■ **Data records**:
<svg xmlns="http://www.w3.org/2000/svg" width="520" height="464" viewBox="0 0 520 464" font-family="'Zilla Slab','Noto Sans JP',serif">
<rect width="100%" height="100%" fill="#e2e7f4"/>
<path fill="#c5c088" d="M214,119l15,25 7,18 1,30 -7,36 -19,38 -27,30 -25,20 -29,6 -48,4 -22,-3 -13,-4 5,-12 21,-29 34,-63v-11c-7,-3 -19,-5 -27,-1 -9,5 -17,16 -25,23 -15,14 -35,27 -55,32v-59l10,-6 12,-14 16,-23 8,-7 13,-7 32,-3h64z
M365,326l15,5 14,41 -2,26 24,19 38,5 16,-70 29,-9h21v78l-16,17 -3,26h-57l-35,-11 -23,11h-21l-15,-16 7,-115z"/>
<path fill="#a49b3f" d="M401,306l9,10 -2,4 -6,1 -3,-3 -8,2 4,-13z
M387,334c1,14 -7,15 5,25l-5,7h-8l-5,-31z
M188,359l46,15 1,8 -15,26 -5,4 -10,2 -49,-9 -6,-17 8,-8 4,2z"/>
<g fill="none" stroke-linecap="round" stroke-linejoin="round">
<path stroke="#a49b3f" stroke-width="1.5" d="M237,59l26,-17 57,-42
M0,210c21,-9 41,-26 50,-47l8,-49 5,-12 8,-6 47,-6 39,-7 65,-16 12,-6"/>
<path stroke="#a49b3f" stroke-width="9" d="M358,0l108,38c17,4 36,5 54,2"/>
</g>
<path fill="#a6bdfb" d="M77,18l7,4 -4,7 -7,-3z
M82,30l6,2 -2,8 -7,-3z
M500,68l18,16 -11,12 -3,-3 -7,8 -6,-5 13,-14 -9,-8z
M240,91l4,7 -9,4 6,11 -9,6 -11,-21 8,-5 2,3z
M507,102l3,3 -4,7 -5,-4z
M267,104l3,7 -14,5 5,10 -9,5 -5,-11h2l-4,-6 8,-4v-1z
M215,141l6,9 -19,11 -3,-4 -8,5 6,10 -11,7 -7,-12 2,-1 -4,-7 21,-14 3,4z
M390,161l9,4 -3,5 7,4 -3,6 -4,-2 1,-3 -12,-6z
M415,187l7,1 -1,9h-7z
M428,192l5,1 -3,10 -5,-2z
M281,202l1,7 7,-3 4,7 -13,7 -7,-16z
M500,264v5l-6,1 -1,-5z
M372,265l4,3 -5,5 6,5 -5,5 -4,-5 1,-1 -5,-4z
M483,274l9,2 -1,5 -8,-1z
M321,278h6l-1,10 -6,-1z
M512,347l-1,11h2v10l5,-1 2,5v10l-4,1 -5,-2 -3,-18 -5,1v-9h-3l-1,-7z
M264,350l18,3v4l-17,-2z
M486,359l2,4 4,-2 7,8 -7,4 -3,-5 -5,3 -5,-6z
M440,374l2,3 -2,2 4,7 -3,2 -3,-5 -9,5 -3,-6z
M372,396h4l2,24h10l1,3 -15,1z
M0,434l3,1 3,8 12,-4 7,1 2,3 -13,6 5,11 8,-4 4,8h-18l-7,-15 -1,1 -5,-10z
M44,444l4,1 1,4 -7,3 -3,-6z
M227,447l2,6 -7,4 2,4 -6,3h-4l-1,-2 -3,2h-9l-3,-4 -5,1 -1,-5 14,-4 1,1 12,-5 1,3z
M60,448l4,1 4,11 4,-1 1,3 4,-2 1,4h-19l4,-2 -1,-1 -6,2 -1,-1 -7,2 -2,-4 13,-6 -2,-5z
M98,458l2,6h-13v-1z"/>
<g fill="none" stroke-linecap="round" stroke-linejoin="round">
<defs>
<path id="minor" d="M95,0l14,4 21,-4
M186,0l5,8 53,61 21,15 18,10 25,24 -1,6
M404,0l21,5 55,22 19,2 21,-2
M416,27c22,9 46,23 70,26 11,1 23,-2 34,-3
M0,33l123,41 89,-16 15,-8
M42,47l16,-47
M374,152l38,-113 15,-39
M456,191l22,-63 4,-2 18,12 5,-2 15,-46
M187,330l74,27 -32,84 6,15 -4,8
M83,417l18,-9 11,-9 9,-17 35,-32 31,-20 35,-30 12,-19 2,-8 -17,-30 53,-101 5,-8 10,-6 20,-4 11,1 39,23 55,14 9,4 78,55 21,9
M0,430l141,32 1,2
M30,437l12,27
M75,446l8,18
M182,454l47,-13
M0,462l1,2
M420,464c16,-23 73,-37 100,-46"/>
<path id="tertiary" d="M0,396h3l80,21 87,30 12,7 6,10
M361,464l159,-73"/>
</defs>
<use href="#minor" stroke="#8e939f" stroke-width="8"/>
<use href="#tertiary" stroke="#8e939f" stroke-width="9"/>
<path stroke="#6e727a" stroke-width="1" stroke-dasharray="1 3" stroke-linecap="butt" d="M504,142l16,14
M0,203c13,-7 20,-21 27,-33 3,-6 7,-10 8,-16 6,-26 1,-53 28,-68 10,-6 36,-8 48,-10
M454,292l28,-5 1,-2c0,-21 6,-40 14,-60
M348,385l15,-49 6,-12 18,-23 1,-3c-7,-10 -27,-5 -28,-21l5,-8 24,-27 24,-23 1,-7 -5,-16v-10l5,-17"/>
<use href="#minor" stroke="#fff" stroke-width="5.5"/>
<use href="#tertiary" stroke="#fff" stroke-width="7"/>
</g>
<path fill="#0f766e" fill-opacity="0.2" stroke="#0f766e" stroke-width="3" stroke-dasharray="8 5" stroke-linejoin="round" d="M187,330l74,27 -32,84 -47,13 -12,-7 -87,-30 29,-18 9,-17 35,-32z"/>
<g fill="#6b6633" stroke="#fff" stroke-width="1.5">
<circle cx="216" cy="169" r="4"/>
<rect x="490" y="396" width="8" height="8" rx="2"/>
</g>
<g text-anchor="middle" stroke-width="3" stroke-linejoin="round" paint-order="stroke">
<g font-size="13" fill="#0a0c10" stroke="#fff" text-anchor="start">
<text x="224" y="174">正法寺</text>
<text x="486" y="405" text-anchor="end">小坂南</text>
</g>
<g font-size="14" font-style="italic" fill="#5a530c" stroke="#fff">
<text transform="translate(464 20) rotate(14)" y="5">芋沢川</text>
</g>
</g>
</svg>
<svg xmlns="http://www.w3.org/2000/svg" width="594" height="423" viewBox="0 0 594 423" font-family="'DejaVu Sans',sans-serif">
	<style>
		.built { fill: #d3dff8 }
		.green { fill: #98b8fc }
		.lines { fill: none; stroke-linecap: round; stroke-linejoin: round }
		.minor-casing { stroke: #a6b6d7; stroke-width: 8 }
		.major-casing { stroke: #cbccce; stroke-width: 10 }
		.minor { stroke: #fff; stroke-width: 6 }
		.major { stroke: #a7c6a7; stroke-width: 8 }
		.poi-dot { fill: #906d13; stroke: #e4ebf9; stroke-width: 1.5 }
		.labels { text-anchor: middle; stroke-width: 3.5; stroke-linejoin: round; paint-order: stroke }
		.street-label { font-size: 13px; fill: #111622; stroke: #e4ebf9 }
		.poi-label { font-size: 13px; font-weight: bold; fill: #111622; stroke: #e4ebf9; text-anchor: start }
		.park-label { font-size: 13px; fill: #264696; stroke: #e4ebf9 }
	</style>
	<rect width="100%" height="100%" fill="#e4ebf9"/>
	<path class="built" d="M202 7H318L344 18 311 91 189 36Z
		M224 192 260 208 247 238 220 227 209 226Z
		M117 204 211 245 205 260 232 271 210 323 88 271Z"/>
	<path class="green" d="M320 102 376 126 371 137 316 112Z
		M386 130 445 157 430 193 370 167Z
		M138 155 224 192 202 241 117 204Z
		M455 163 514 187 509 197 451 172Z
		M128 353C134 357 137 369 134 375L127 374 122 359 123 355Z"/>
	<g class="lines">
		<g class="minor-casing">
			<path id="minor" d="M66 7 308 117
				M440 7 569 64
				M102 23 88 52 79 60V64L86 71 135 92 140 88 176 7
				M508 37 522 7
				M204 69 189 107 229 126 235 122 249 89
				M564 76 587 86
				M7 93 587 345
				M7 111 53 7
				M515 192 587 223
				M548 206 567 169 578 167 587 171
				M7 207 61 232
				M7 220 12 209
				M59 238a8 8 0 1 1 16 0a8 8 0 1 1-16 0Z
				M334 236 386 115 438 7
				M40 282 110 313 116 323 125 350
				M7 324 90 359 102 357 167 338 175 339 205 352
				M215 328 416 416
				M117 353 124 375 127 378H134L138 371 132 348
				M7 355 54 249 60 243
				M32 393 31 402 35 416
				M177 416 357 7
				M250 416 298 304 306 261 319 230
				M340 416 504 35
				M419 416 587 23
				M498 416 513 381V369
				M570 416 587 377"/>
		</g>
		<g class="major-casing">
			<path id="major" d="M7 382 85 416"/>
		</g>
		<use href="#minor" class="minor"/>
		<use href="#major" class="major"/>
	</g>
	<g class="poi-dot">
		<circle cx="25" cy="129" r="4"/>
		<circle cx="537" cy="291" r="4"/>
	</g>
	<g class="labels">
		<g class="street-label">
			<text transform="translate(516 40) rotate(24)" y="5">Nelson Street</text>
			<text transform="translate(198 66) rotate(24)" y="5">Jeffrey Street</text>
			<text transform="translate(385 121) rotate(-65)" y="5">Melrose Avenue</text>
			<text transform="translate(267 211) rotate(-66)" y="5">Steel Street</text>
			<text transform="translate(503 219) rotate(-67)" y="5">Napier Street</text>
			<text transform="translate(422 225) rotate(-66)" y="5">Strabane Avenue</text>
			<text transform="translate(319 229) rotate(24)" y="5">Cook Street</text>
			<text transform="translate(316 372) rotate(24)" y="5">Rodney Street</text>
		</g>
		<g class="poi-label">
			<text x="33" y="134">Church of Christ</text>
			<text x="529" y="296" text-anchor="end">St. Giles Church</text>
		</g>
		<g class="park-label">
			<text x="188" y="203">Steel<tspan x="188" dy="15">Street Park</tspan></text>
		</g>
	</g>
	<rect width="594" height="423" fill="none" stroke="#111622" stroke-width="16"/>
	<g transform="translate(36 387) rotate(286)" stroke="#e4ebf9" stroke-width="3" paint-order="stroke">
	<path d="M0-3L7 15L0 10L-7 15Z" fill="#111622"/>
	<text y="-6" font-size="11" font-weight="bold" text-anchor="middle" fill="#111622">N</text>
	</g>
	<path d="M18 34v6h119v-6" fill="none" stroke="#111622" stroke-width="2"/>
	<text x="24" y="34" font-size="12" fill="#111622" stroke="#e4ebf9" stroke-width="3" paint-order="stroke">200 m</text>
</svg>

■ **Prompt**: Set out every line from the material that contains the string "lines".

■ **Completed task**:
		.lines { fill: none; stroke-linecap: round; stroke-linejoin: round }
	<g class="lines">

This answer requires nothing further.